CLARKSBURG -- State club owners plan to seek an emergency injunction against a new video poker law, an official said Wednesday.

"We're trying to stop the implementation of the bill. It will put us out of business," said Chris Wakim, president of the Club Association of West Virginia.

Bill Case, a gubernatorial spokesman, said the newly signed law is ready for any such test.

Thinking statewide,

acting locally

Association members are scheduled to meet privately Monday at the Clarksburg Moose Lodge to discuss the effort. Wakim said the group of 3,000 fraternal and for-profit members represents about 850 people in and around the city.

"I'm going to be asking people to pony up for the suit."

Darry Harris, a member of the Clarksburg Elks Lodge and a district officer, said he expects a great deal of support for the lawsuit locally.

"I don't think Gov. Wise ... took into account what the fraternal organizations do for the community," Harris said. "I think you'll see that all the fraternal organizations will be there (at the meeting)."

Harris said the Clarksburg Elks have a dozen video poker machines in addition to a bingo operation -- proceeds from which are funneled back into the community for scholarships and other projects.

The Elks club is located within the Village Square Conference Center. Prior to the bill's passage, Wise said that center has one of the highest concentrations of machines in the state, "presumably all operating illegally."

Ownership of the machines is legal until Jan. 1. Payouts on winning games remain illegal until that date, with violation being a potential misdemeanor.

Legal issues

Wakim, who owns two Wheeling clubs, said the association has secured an out-of-state law firm and plans to file the injunction by early June. The group plans to challenge the constitutionality of the new law on several points, he said.

He believes the distribution of new machines unfairly favors large organizations such as hotel chains, although he would not say if that point will be among those questioned.

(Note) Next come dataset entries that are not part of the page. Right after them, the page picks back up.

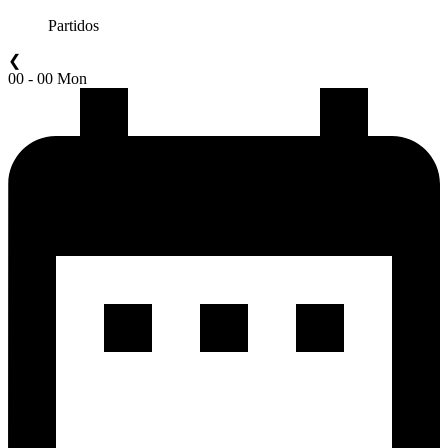
Partidos
❮
00 - 00 Mon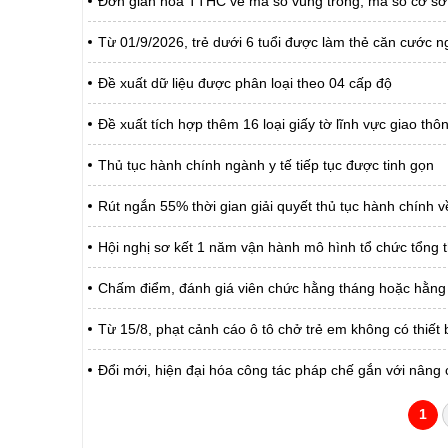
Đơn giản hóa TTHC về mã số vùng trồng, mã số cơ sở
Từ 01/9/2026, trẻ dưới 6 tuổi được làm thẻ căn cước ng
Đề xuất dữ liệu được phân loại theo 04 cấp độ
Đề xuất tích hợp thêm 16 loại giấy tờ lĩnh vực giao th
Thủ tục hành chính ngành y tế tiếp tục được tinh gọn
Rút ngắn 55% thời gian giải quyết thủ tục hành chính về
Hội nghị sơ kết 1 năm vận hành mô hình tổ chức tổng t
Chấm điểm, đánh giá viên chức hằng tháng hoặc hằng
Từ 15/8, phạt cảnh cáo ô tô chở trẻ em không có thiết 
Đổi mới, hiện đại hóa công tác pháp chế gắn với nâng 
1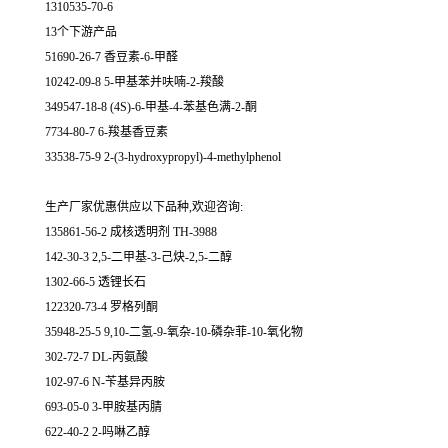
1310535-70-6
13个下游产品
51690-26-7 香豆素-6-甲醛
10242-09-8 5-甲基苯并呋喃-2-羧酸
349547-18-8 (4S)-6-甲基-4-苯基色满-2-酮
7734-80-7 6-羧基香豆素
33538-75-9 2-(3-hydroxypropyl)-4-methylphenol
生产厂家优惠供应以下品种,欢迎咨询:
135861-56-2 成核透明剂 TH-3988
142-30-3 2,5-二甲基-3-己炔-2,5-二醇
1302-66-5 透锂长石
122320-73-4 罗格列酮
35948-25-5 9,10-二氢-9-氧杂-10-磷杂菲-10-氧化物
302-72-7 DL-丙氨酸
102-97-6 N-苄基异丙胺
693-05-0 3-甲胺基丙腈
622-40-2 2-吗啉乙醇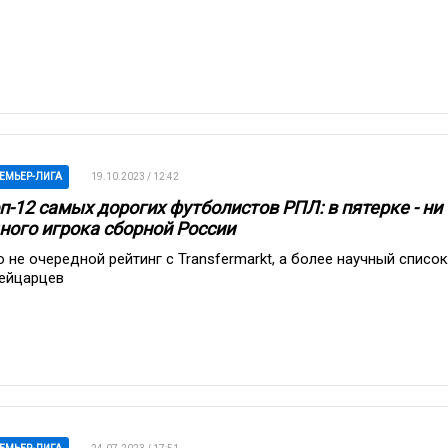
ЕМЬЕР-ЛИГА
19.10.2023 / 12:42
п-12 самых дорогих футболистов РПЛ: в пятерке - ни
ного игрока сборной России
о не очередной рейтинг с Transfermarkt, а более научный список
ейцарцев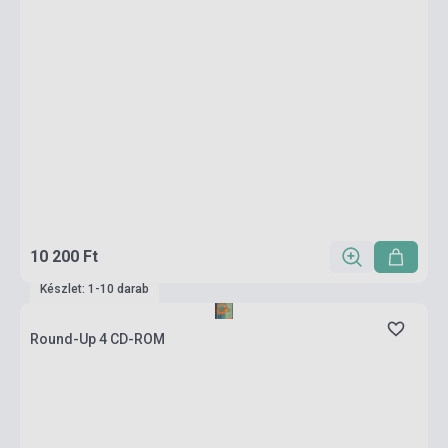
10 200 Ft
Készlet: 1-10 darab
Round-Up 4 CD-ROM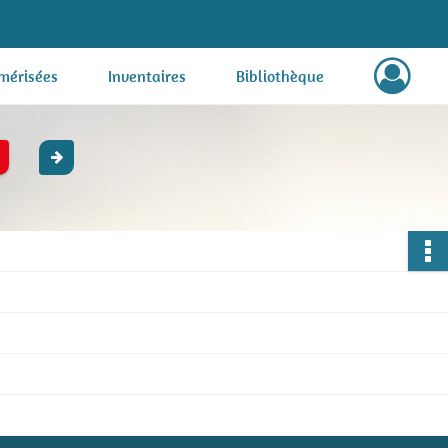
mérisées
Inventaires
Bibliothèque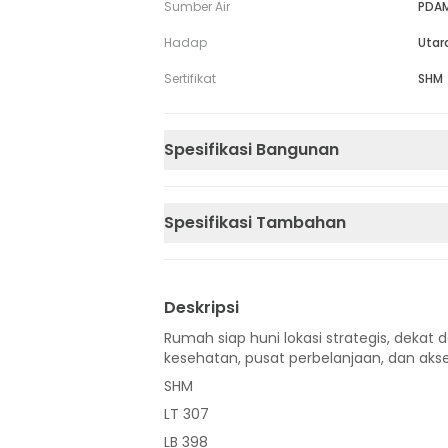
Sumber Air
PDA
Hadap
Utar
Sertifikat
SHM
Spesifikasi Bangunan
Spesifikasi Tambahan
Deskripsi
Rumah siap huni lokasi strategis, dekat d
kesehatan, pusat perbelanjaan, dan akse
SHM
LT 307
LB 398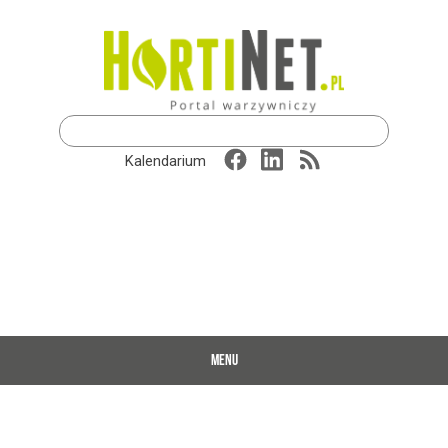
Szukaj:
Kalendarium
MENU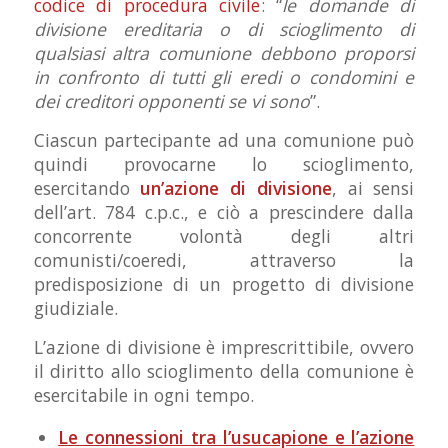
codice di procedura civile
: “
le domande di
divisione ereditaria o di scioglimento di
qualsiasi altra comunione debbono proporsi
in confronto di tutti gli eredi o condomini e
dei creditori opponenti se vi sono
”.
Ciascun partecipante ad una comunione può
quindi provocarne lo scioglimento,
esercitando
un’azione di divisione
, ai sensi
dell’art. 784 c.p.c., e ciò a prescindere dalla
concorrente volontà degli altri
comunisti/coeredi, attraverso la
predisposizione di un progetto di divisione
giudiziale.
L’azione di divisione è imprescrittibile, ovvero
il diritto allo scioglimento della comunione è
esercitabile in ogni tempo.
Le connessioni tra l’usucapione e l’azione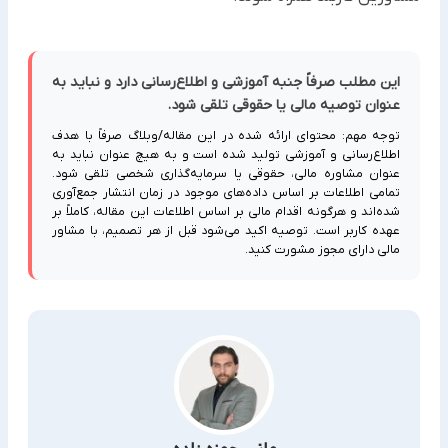
این مطلب صرفاً جنبه آموزشی و اطلاع‌رسانی دارد و نباید به
عنوان توصیه مالی یا حقوقی تلقی شود.
توجه مهم: محتوای ارائه شده در این مقاله/وبلاگ صرفاً با هدف
اطلاع‌رسانی و آموزشی تولید شده است و به هیچ عنوان نباید به
عنوان مشاوره مالی، حقوقی یا سرمایه‌گذاری شخصی تلقی شود.
تمامی اطلاعات بر اساس داده‌های موجود در زمان انتشار جمع‌آوری
شده‌اند و هرگونه اقدام مالی بر اساس اطلاعات این مقاله، کاملاً بر
عهده کاربر است. توصیه اکید می‌شود قبل از هر تصمیم، با مشاور
مالی دارای مجوز مشورت کنید.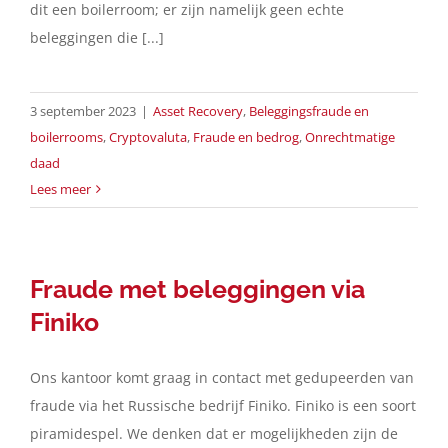
dit een boilerroom; er zijn namelijk geen echte
beleggingen die [...]
3 september 2023
|
Asset Recovery
,
Beleggingsfraude en
boilerrooms
,
Cryptovaluta
,
Fraude en bedrog
,
Onrechtmatige
daad
Lees meer
Fraude met beleggingen via
Finiko
Ons kantoor komt graag in contact met gedupeerden van
fraude via het Russische bedrijf Finiko. Finiko is een soort
piramidespel. We denken dat er mogelijkheden zijn de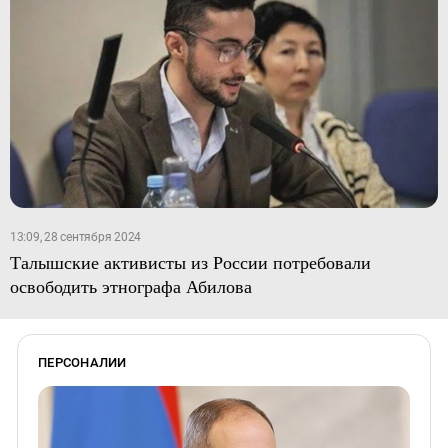
13:09, 28 сентября 2024
Талышские активисты из России потребовали
освободить этнографа Абилова
ПЕРСОНАЛИИ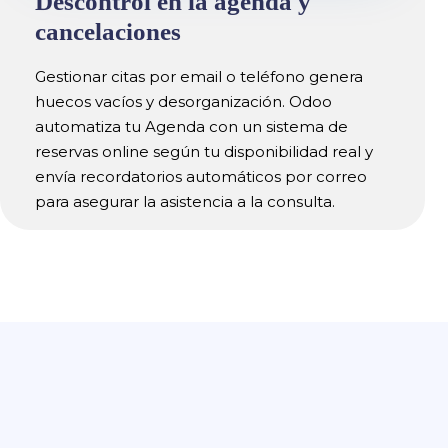
Descontrol en la agenda y
cancelaciones
Gestionar citas por email o teléfono genera
huecos vacíos y desorganización. Odoo
automatiza tu Agenda con un sistema de
reservas online según tu disponibilidad real y
envía recordatorios automáticos por correo
para asegurar la asistencia a la consulta.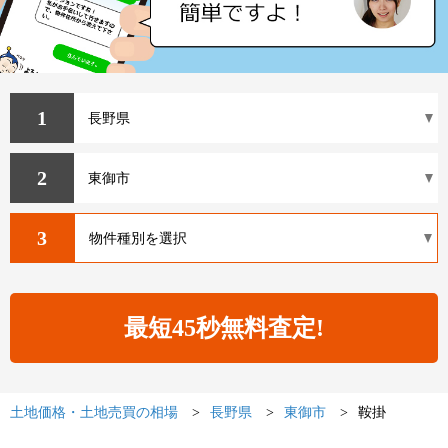
1
2
3
土地価格・土地売買の相場
長野県
東御市
鞍掛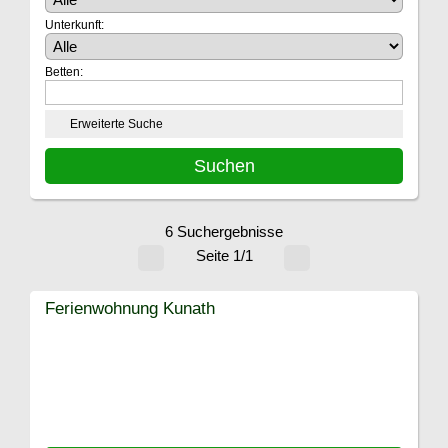
Unterkunft:
Betten:
Erweiterte Suche
6 Suchergebnisse
Seite 1/1
Ferienwohnung Kunath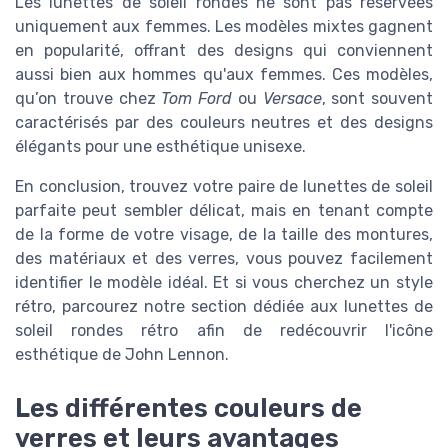
Les lunettes de soleil rondes ne sont pas réservées
uniquement aux femmes. Les modèles mixtes gagnent
en popularité, offrant des designs qui conviennent
aussi bien aux hommes qu'aux femmes. Ces modèles,
qu’on trouve chez
Tom Ford
ou
Versace
, sont souvent
caractérisés par des couleurs neutres et des designs
élégants pour une esthétique unisexe.
En conclusion, trouvez votre paire de lunettes de soleil
parfaite peut sembler délicat, mais en tenant compte
de la forme de votre visage, de la taille des montures,
des matériaux et des verres, vous pouvez facilement
identifier le modèle idéal. Et si vous cherchez un style
rétro, parcourez notre section dédiée aux lunettes de
soleil rondes rétro afin de redécouvrir l'icône
esthétique de John Lennon.
Les différentes couleurs de
verres et leurs avantages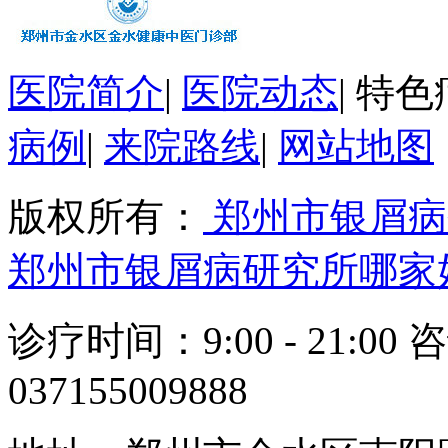
医院简介
|
医院动态
|
特色
病例
|
来院路线
|
网站地图
版权所有：
郑州市银屑病
郑州市银屑病研究所哪家
诊疗时间：9:00 - 21:00 
037155009888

The new law kicks in Jan. 1. Under the legalized system, establishments with Class A liquor licenses may automatically purchase a set number of $1,000 machine permits from the state. Bars and clubs may have up to two; fraternal and veteran organizations can get seven. What remains of the 9,000 licenses will go to the highest bidders.

Case said legislative attorneys have thoroughly reviewed the law and are confident it can withstand a lawsuit.

He had no further comment until the lawsuit is actually filed.

"It's hard to respond to something you haven't seen," Case said.